#### [TEXT FOR ANALYSIS]
——

Searching for debt relief help can be overwhelming. How do you know if it’s right for you? How do you use a debt consolidation calculator to find the best loan for your situation? It can feel like you have more questions than answers.
Fortunately, debt consolidation companies are everywhere; most offer a wide variety of solutions to help individuals overcome large amounts of debt, while paying the least amount of interest. There are many types of consolidation loans to consider.
From home equity loans to credit card balance transfers, you can be sure to find debt consolidation plans that fit into your lifestyle. The goal of consolidation is to compile all sources of debt into one, easy-to-manage loan, with one monthly payment. To learn more about consolidation, and to see if it’s right for you, continue reading the topics discussed below.
How to Use a Debt Consolidation Calculator, and Why it Might Help
Using a debt consolidation calculator is one way to determine the total amount of money you can save by combining all debts into one loan. Most debt consolidation companies provide their own versions of these payoff calculators.
When using a debt consolidation loan calculator, you must remember to include all sources of debt, not just the big ones. These include:
- Personal loans.

——

#### [INFORMATION PROVIDED]
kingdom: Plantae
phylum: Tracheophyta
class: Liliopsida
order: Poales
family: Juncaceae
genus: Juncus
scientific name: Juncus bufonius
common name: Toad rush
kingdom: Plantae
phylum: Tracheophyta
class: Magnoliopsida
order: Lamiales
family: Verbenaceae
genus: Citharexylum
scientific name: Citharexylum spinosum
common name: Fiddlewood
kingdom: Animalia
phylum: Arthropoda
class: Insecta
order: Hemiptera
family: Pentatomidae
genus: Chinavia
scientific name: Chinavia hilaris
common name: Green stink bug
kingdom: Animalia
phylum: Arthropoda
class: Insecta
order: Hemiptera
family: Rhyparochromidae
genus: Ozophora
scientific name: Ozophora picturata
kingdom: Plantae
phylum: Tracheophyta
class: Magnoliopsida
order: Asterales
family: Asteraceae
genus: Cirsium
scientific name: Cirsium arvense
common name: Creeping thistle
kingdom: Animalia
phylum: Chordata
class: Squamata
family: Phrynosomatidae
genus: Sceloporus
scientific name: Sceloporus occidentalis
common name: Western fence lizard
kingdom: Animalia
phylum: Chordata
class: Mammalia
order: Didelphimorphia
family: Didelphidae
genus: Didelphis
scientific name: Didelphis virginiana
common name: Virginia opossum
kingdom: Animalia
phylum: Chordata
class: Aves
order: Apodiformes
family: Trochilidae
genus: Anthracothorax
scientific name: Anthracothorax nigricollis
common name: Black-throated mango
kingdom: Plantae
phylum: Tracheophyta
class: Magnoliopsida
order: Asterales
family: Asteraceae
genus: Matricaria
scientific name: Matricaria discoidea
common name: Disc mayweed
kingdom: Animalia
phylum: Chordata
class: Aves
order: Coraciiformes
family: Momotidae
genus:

——

#### [WHAT IS EXPECTED]
Transcribe the debt consolidation text word for word, starting at "Searching for debt" and going up to and including "questions than answers.". The listing is separate material and has nothing to do with the debt consolidation text.

#### [WRITTEN RESPONSE]
Searching for debt relief help can be overwhelming. How do you know if it’s right for you? How do you use a debt consolidation calculator to find the best loan for your situation? It can feel like you have more questions than answers.